The BART Board will review the Isabel Neighborhood Plan (INP) during its meeting on April 12 in Oakland.

The meeting is scheduled for 9 a.m. in the BART Board Room, Kaiser Center 20th Street Mall- Third Floor, 2040 Webster Street.

There is no action scheduled. The board will hear a report on the INP and offer comments.

Val Menotti, Chief Planning and Development Officer, for BART has already sent comments to Livermore regarding its plan.

Among the recommendations from BART are higher densities and taller buildings for the residential zoning.

As part of the BART to Livermore extension project, Livermore has created the Isabel Neighborhood Plan. As proposed, it would include 3500 units and 8000 jobs. The Livermore City Council is scheduled to discuss the plan at its May 14 meeting.

Residential construction would occur in phases. The phasing program is linked to the BART to Livermore extension. Specifically, Phase I is linked to approval of a full BART extension to the Isabel Planning Area; Phase II to securing full project funding for the BART extension project, and Phase III to the start of construction for the BART extension project.

Land use was a topic of the letter sent to Livermore by BART. It notes that the diversity of the residential and non-residential uses has great potential to achieve a vibrant transit oriented development (TOD) environment. BART acknowledges the City's efforts to plan for higher densities in the INP area and that the plan will meet the current Plan Bay Area Priority Development Area goals and BART's TOD Performance Targets, if the plan is implemented as currently envisioned. However, BART suggests changes.

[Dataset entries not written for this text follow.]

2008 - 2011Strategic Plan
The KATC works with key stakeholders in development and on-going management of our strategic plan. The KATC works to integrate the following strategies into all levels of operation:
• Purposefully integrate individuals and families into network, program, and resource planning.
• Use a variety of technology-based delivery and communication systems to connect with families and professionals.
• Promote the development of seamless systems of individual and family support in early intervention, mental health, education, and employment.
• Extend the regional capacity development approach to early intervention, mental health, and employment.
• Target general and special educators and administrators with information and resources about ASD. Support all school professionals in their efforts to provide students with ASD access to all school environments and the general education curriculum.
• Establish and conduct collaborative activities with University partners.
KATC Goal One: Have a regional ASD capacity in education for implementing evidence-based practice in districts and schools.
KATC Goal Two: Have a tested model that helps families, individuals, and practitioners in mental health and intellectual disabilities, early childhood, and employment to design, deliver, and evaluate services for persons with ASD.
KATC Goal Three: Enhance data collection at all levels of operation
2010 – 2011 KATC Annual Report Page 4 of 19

Specifically, BART proposes that all residential within 1/4-mile be designated "Core" and the remainder be designated "Village," except for the parcels backing up on Stetson Way. BART TOD Guidelines calls for a minimum net density 75 du/ac minimum for development on BART parcels. They recommend that all parcels within walking distance aspire to this requirement.

Other recommendations include increasing Village minimum stories to 3, Center minimum stories to 4, and Core minimum stories to 4 and maximum to 7 stories.

Parking was one of the areas to receive comments from BART. It was noted that the INP parking plans and policies can still be improved.

In general, according to BART, the neighborhood is still over-parked and is not entirely consistent with BART's TOD policy and guidelines that recommend against parking minimums and recommend lower parking maximums (1 space per unit for residential and 2.5 spaces/1,000 square feet for non-residential). The letter states, that eliminating parking minimums and reducing parking maximums can help reduce the cost of housing, consume less valuable land near transit and reduce associated environmental costs, such as water pollution from increased impervious surfaces.

In addition, BART expressed concern that the location of the additional parking capacity in such close proximity to the BART station entrance at a key point of pedestrian and bicycle access to the station will diminish the placemaking features of the development and discourage active and shared-ride modes of transit access, as well as diminish the overall quality of the transit­ oriented development.

If the City were to include additional parking, BART would recommend locating it further north, outside the core area but still providing a connection to the retail proposed on Main Street.

A future meeting at BART is scheduled for April 26. This will involve a project update and a summary of public outreach activities. No action is scheduled.